With due deference to the opinion of the learned trial court, we believe that greater weight should be given to the testimony of the witness Dohm, which is based upon actual measurements, though covering only a short period of time, but admittedly made upon a proper plan, than to estimates of the respondents’ witness Clapp. But even conceding that the testimony of these witnesses might be considered as leaving the matter indeterminate, we have in the record the testimony of a considerable number of witnesses, some of whom had lived on the shores of Oyster Bay for a great many years and were familiar with the tide fluctuations in and about the pothole, all of whom testified that they never saw the greater portion, either of the pothole or of the channel leading therefrom, denuded of water during the lowest tides. Their testimony indicates that there was always a depth of from one to two feet of water in the pothole proper, and from four to six inches of water in the channel during low tide. . Some of the respondents’ witnesses and one of the respondents himself testified to the same effect. To meet this testimony, the respondents introduced evidence to the effect that there are many springs flowing into the pothole from the upland, and sought to deduce therefrom that the water in the pothole during low tide comes from these springs, but the evidence shows that the water flowing out of the pothole during low tide exceeds in volume that flowing in from seepage and springs, and tends strongly to the conclusion that the water in the pothole at the lowest stage of the tide is not seepage from springs but is sea water.

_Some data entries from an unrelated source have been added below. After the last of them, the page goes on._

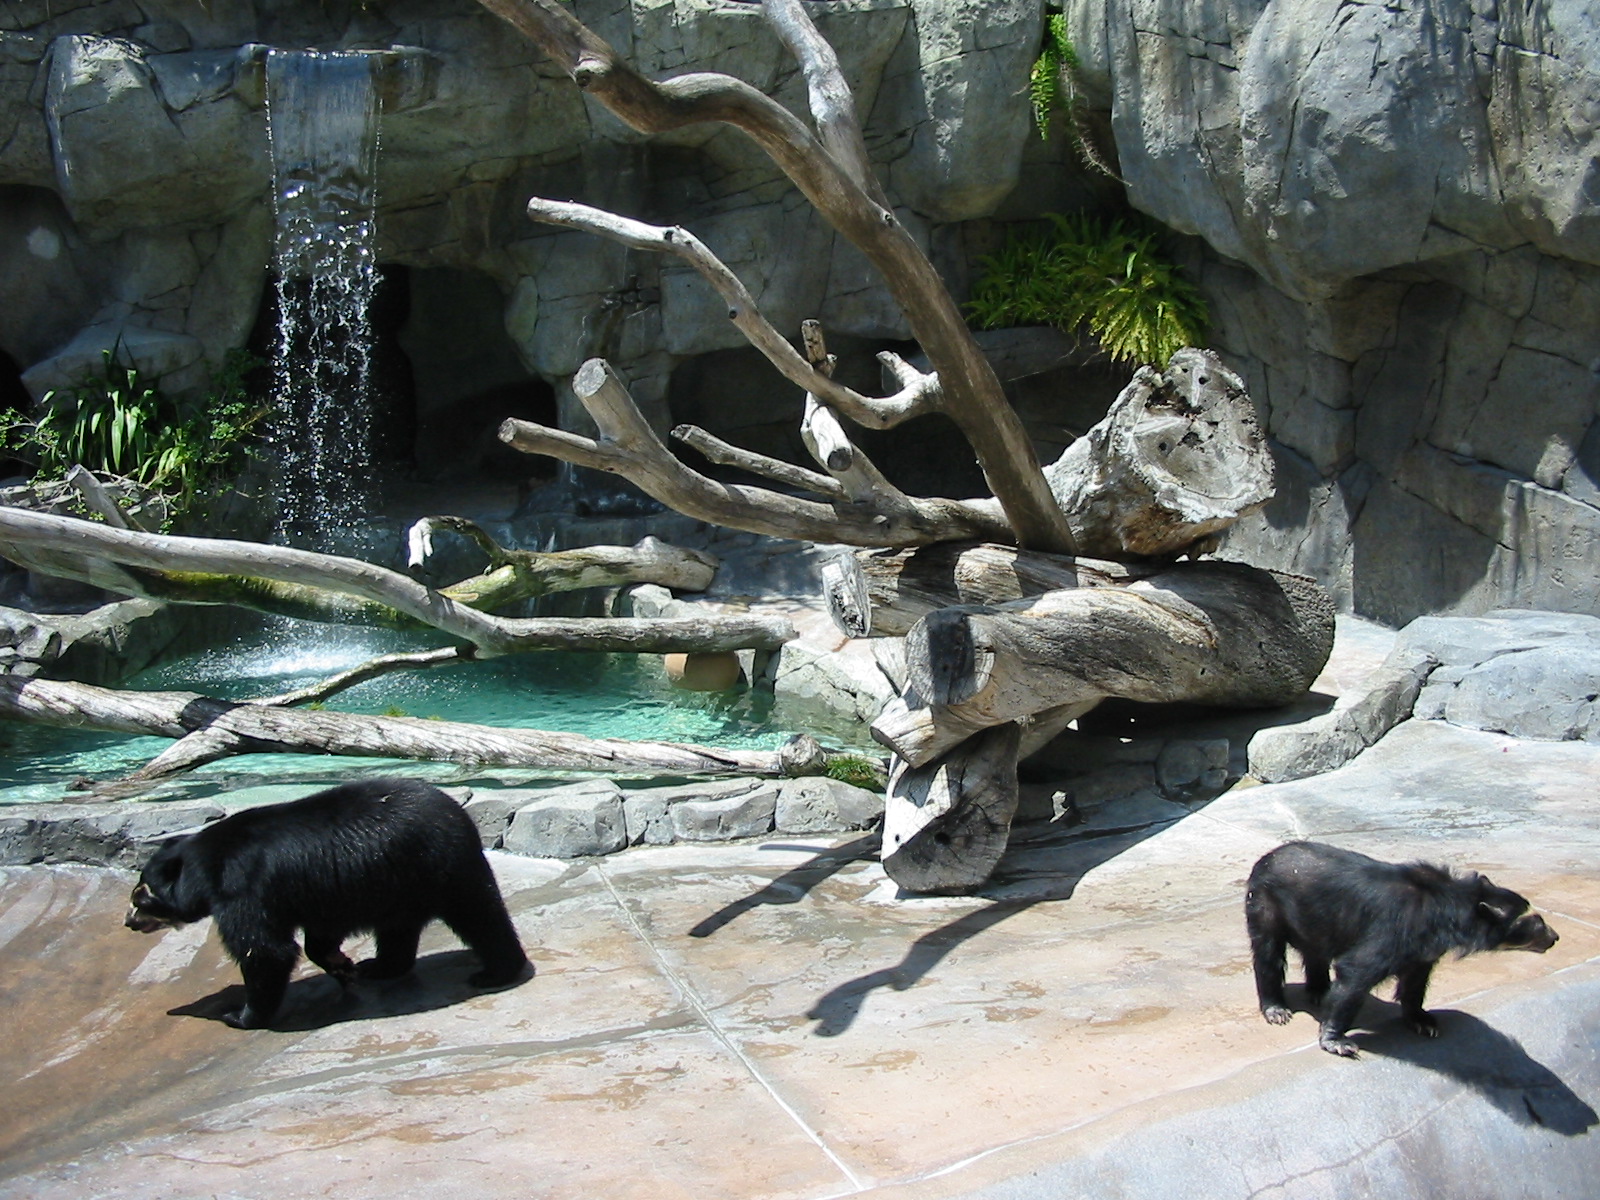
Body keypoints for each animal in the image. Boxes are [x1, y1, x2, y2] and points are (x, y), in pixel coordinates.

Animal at [125, 777, 531, 1029]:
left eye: (141, 893)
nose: (128, 921)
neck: (209, 866)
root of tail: (459, 813)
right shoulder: (320, 889)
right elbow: (319, 933)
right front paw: (342, 965)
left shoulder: (245, 888)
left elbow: (264, 950)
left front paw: (240, 1015)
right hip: (397, 884)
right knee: (398, 930)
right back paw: (379, 966)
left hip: (441, 868)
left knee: (479, 916)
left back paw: (495, 972)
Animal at [1246, 840, 1558, 1057]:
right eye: (1536, 921)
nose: (1554, 937)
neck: (1441, 914)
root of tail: (1266, 858)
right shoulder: (1395, 928)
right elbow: (1357, 972)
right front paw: (1337, 1041)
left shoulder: (1422, 949)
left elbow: (1415, 981)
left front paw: (1424, 1022)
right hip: (1265, 902)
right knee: (1268, 953)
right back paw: (1277, 1009)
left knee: (1316, 950)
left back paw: (1319, 990)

We have examined the evidence with much care. We are satisfied that it strongly preponderates in favor of the view that both the pothole and the channel leading from it lie below the plane of extreme low tide, save certain insignificant portions around the border. We conclude, therefore, that the deed from the state to the respondents, which both *76in law and by its terms conveyed nothing below the plane of extreme low tide, conveyed to the respondents neither the bed of the pothole nor of the channel, and that the title thereto still remains in the state.

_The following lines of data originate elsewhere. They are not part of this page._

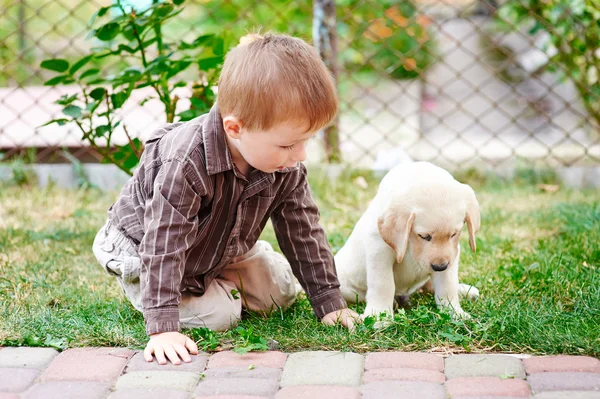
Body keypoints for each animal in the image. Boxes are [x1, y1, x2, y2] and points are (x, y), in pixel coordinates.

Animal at [336, 161, 480, 320]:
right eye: (424, 236)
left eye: (454, 234)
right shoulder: (379, 251)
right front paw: (380, 315)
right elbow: (383, 284)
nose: (439, 267)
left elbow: (447, 285)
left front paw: (454, 312)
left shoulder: (453, 254)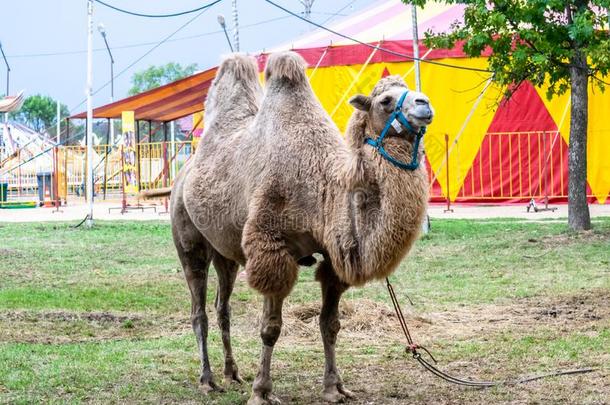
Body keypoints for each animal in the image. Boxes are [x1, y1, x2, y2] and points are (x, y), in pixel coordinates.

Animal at [166, 52, 432, 402]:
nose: (425, 104)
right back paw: (207, 379)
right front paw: (262, 391)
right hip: (188, 239)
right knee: (199, 309)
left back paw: (232, 373)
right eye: (385, 100)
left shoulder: (333, 257)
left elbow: (330, 324)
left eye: (412, 88)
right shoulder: (271, 248)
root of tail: (184, 173)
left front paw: (335, 387)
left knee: (223, 306)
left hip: (225, 250)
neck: (323, 189)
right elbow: (270, 328)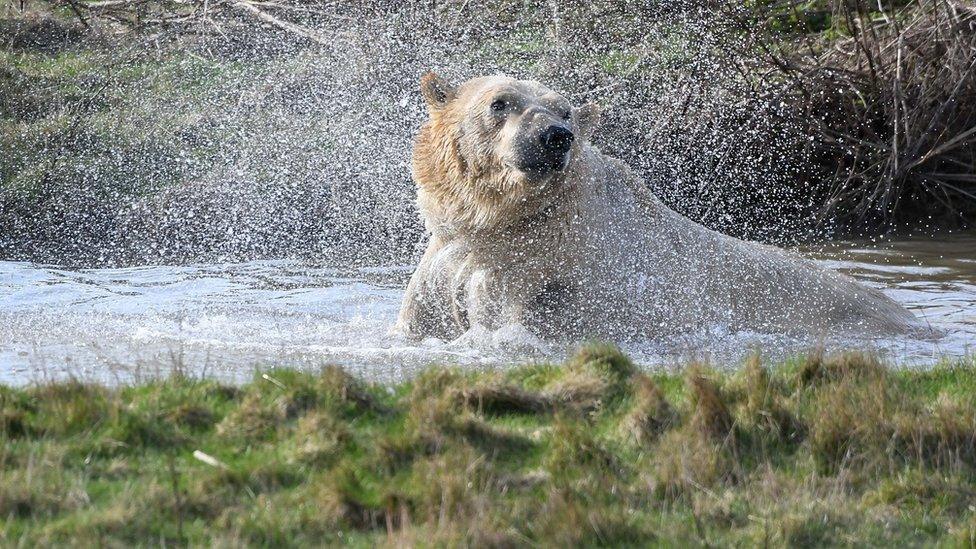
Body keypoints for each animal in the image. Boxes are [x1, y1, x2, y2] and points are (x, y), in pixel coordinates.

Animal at [392, 70, 920, 340]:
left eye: (565, 111)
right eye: (501, 102)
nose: (555, 137)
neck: (504, 225)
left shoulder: (543, 283)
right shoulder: (448, 264)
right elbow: (418, 320)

We find no merit in the claim of the respondents to a title by adverse possession aided by improvements and payment of taxes. If we are correct in our findings on the evidence, it is clear that the respondents have no color of title, and the case therefore falls within the rule of State v. Sturtevant, supra, wherein we held that the possession of a mere squatter is insufficient to initiate a title by adverse possession or to start the running of the statute of limitations. We find nothing in the record sufficient to estop the state from asserting title to this land, and it is elementary that adverse possession cannot be made the basis of title as against a sovereign state. State v. Seattle, 57 Wash. 602, 107 Pac. 827, 27 L. R. A. (N. S.) 1188; Brace & Hergert Mill Co. v. State, 49 Wash. 326, 95 Pac. 278; West Seattle v. West Seattle Land & Imp. Co., 88 Wash. 859, 80 Pac. 549. See, also, Rem. & Bal. Code, § 167 (P. C. 81 § 79).

It seems to be conceded that the description contained in the state’s complaint is not an absolutely accurate description of the land lying below the line of extreme low tide as determined by the evidence of the state’s engineer, Dohm, and as shown upon the map made by him which was introduced in evidence, showing the limits of the land actually below that plane. The judgment is therefore reversed, and the cause is remanded with direction to the trial court to permit the state to recast its description so as to include only those lands falling below the line of extreme low tide as shown upon the map, excluding, however, such parts of those lands as fall within any.of the Callow grants, and enter a decree quieting title to the land so described, and in other respects as prayed for in the complaint. If any question is raised as to the correctness of the new description as compared with the map, the court is directed to take evidence and determine therefrom *77whether such new description conforms to the map now in evidence, and from such evidence correct any discrepancy which may be made to appear.

Morris, C. J., Main, and Fullerton, JJ., concur.